God is knocking…
BY LT. JOHN VAN CLEEF –
God is knocking at the door of his Salvation Army. While he is patiently knocking (for the time being) we are behind closed doors in town hall meetings, task forces, forums and committees. But will God’s Salvation Army be prepared for the day when the knocking isn’t so patient when he will require an answer of those who call themselves Salvationists?
He does not want the answer to funding challenges. He is not preoccupied with the rising cost of “doing business.” He is not concerned about depletion of material support, the deterioration of property, or the erosion of public support. He is not even overwhelmed by the impingement of immoral causes upon our moral fiber.
God wants to know why we have become more professional and less passionate. He wants to know why so many of his soldiers sit and soak, while our employees’ work and sweat. He wants to know why we talk so much and do so little. He wants to know why faith has been replaced with feebleness. Why ingenuity has been replaced with bureaucracy. Why flexibility has been replaced with rigidity.
He wants to know if we remember who we are, and whose we are. How will we answer him?
Every mission team needs to evaluate its mission and mission field. What do we do? What don’t we do? What do we do well? Whom do we serve? What do they need? How are they hurting? How can we help? We can’t seem to accept that, while we want to be all things to all people that we might win some, we can’t do all things. We are finite, limited people, and we have finite limited resources.
With the Holy Spirit’s direction, we can take our finite reality and: evaluate who we are, whom we need to reach and how we’re going to reach them. Let’s survey our neighborhoods and clients. Let’s talk to our soldiers and friends. Let’s make a list of assets and liabilities. Let’s be honest. Let’s be realistic.
Once we’ve evaluated our resources, we need to embrace our plan. As mission teams, we need to pick a few things that we’re going to do, and do them well. It doesn’t have to be grand. It can be simple. In a combat platoon of 30 military police, there are ten teams of three M. P.’s. Fully loaded, each team is the most heavily armed team of three soldiers in the United States Army. They are highly mobile, equipped with excellent communication, and can do anything the Army asks of them. But they don’t do just anything, and they don’t try to do everything. M. P.’s are responsible for base security. If they leave their post, they leave everybody under their watch vulnerable to enemy attack. Each team does only what it is charged to do.

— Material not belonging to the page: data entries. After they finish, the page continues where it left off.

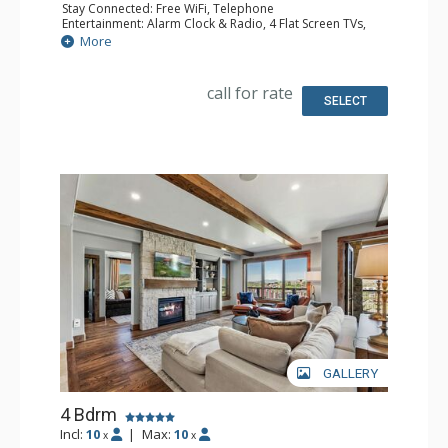
Stay Connected: Free WiFi, Telephone
Entertainment: Alarm Clock & Radio, 4 Flat Screen TVs,
Satellite TV
More
Extras: BBQ, Balcony, Desk, Safe, Washer & Dryer, Wine
Fridge
Kitchen: Coffee Maker, Dishwasher, Full Kitchen, Kettle,
call for rate
Keurig Coffee Maker, Microwave
SELECT
Bathroom: 3/4 Bathroom, 2 Full Bathrooms, Hair Dryer,
Shower
Comfort: Air Conditioning, Gas Fireplace
GALLERY
4 Bdrm
Incl:
10
|
Max:
10
x
x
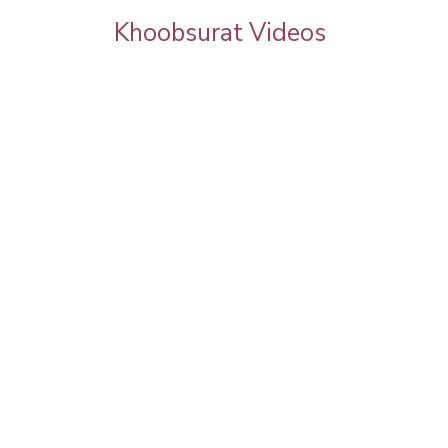
Khoobsurat Videos
 Chauth
Priya Prakash Hairstyle Tutorial | Step B
l Makeup |
Step Priya Prakash Makeup Tutorial |
Khoobsurat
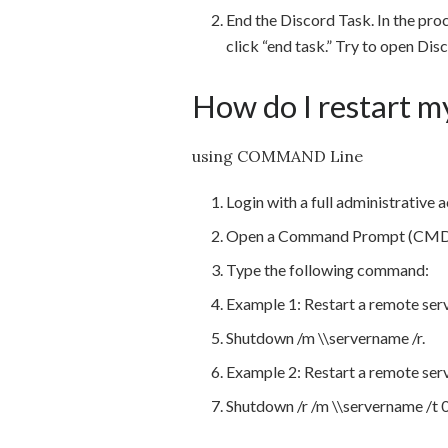
End the Discord Task. In the proce
click “end task.” Try to open Dis
How do I restart m
using COMMAND Line
Login with a full administrative
Open a Command Prompt (CMD
Type the following command:
Example 1: Restart a remote serv
Shutdown /m \\servername /r.
Example 2: Restart a remote ser
Shutdown /r /m \\servername /t 0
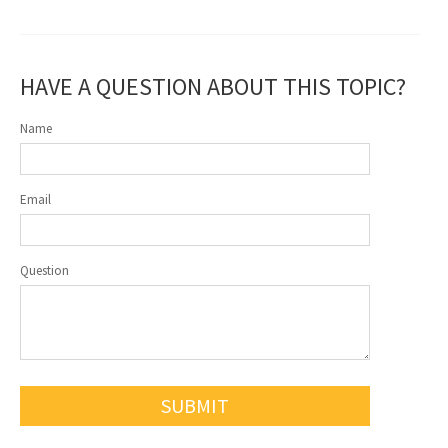
HAVE A QUESTION ABOUT THIS TOPIC?
Name
Email
Question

Behind our embrace of mission, is a basic spiritual law of stewardship. God has entrusted so many talents to us and that according to what he knows we can bear. If we work with what we’ve got, he’ll double it for his Kingdom. If we bury what we’ve got, he’ll take it away and give it to someone else.

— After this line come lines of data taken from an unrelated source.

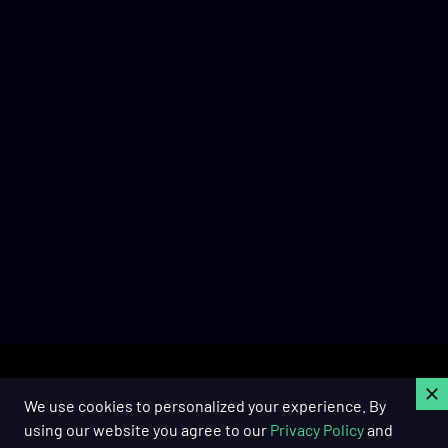
C
We use cookies to personalized your experience. By
using our website you agree to our
Privacy Policy
and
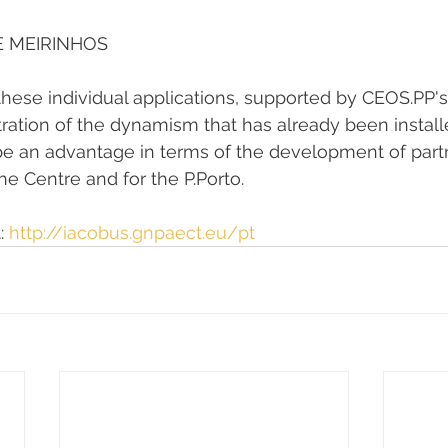
E MEIRINHOS
hese individual applications, supported by CEOS.PP's 
ration of the dynamism that has already been install
ll be an advantage in terms of the development of par
the Centre and for the P.Porto.
: 
http://iacobus.gnpaect.eu/pt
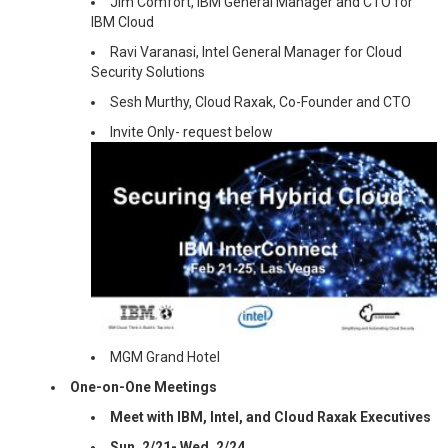
Jim Comfort, IBM General Manager and CTO for
IBM Cloud
Ravi Varanasi, Intel General Manager for Cloud
Security Solutions
Sesh Murthy, Cloud Raxak, Co-Founder and CTO
Invite Only- request below
MGM Grand Hotel
One-on-One Meetings
Meet with IBM, Intel, and Cloud Raxak Executives
Sun, 2/21- Wed, 2/24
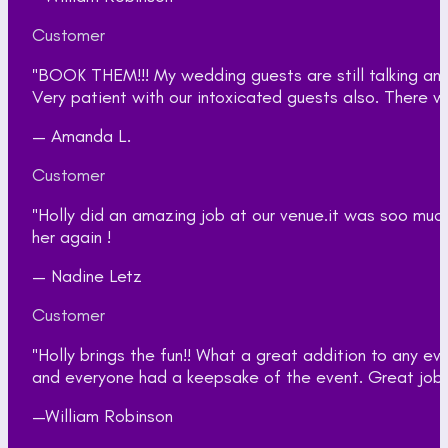
Customer
"BOOK THEM!!! My wedding guests are still talking an
Very patient with our intoxicated guests also. There w
— Amanda L.
Customer
"Holly did an amazing job at our venue.it was soo muc
her again !
— Nadine Letz
Customer
"Holly brings the fun!! What a great addition to any 
and everyone had a keepsake of the event. Great job gi
—William Robinson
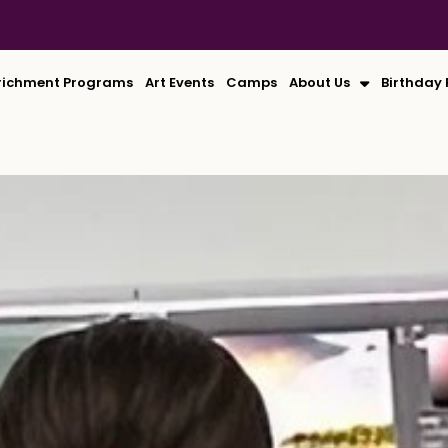
richment Programs
Art Events
Camps
About Us
Birthday 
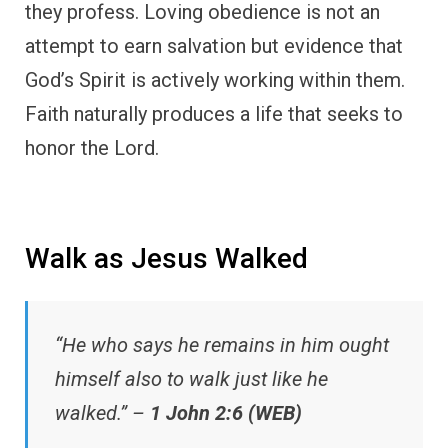
they profess. Loving obedience is not an
attempt to earn salvation but evidence that
God’s Spirit is actively working within them.
Faith naturally produces a life that seeks to
honor the Lord.
Walk as Jesus Walked
“He who says he remains in him ought
himself also to walk just like he
walked.” –
1 John 2:6 (WEB)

Next, as mission teams, we need to equip each team member to fulfill his and her mission. We need to train, and train, and train, and train, and train… Each training session needs to reinforce the previous and push each team member into unexplored areas of service and ability.
In a recent conversation with my brother, I shared with him that we were experiencing a season of peace and wonderful fellowship within the life of our congregation. It feels biblical. His reply was quick and pointed, “God gives us seasons of peace so we can prepare for battle. Think of it,” he continued, “soldiers who are back on base aren’t just sitting around they’re training for the mission.”
The training must be specific. It must be targeted at making sure each team member has the equipping and equipment necessary to fulfill the mission. If it’s League of Mercy, we need compassion and understanding of the aged. If it’s homeless feeding, we need compassion and food. If it’s evangelism, we need compassion and the ability to communicate the gospel.
“Plan the work, work the plan.” “Just do it.” “If you’re gonna talk the talk, you’ve gotta walk the walk.”
All of the evaluating, embracing and equipping are nothing without the engaging. It’s paperwork. We move from theory to reality. As God’s Army we must move onto the battlefield of the Great Salvation War. God is engaging us in new dimensions of service, identity, and mission fields. He will not let us sit on our laurels. He will not let us rest content. He will not let us be done.
God is knocking, and asking if we will engage. How will we answer?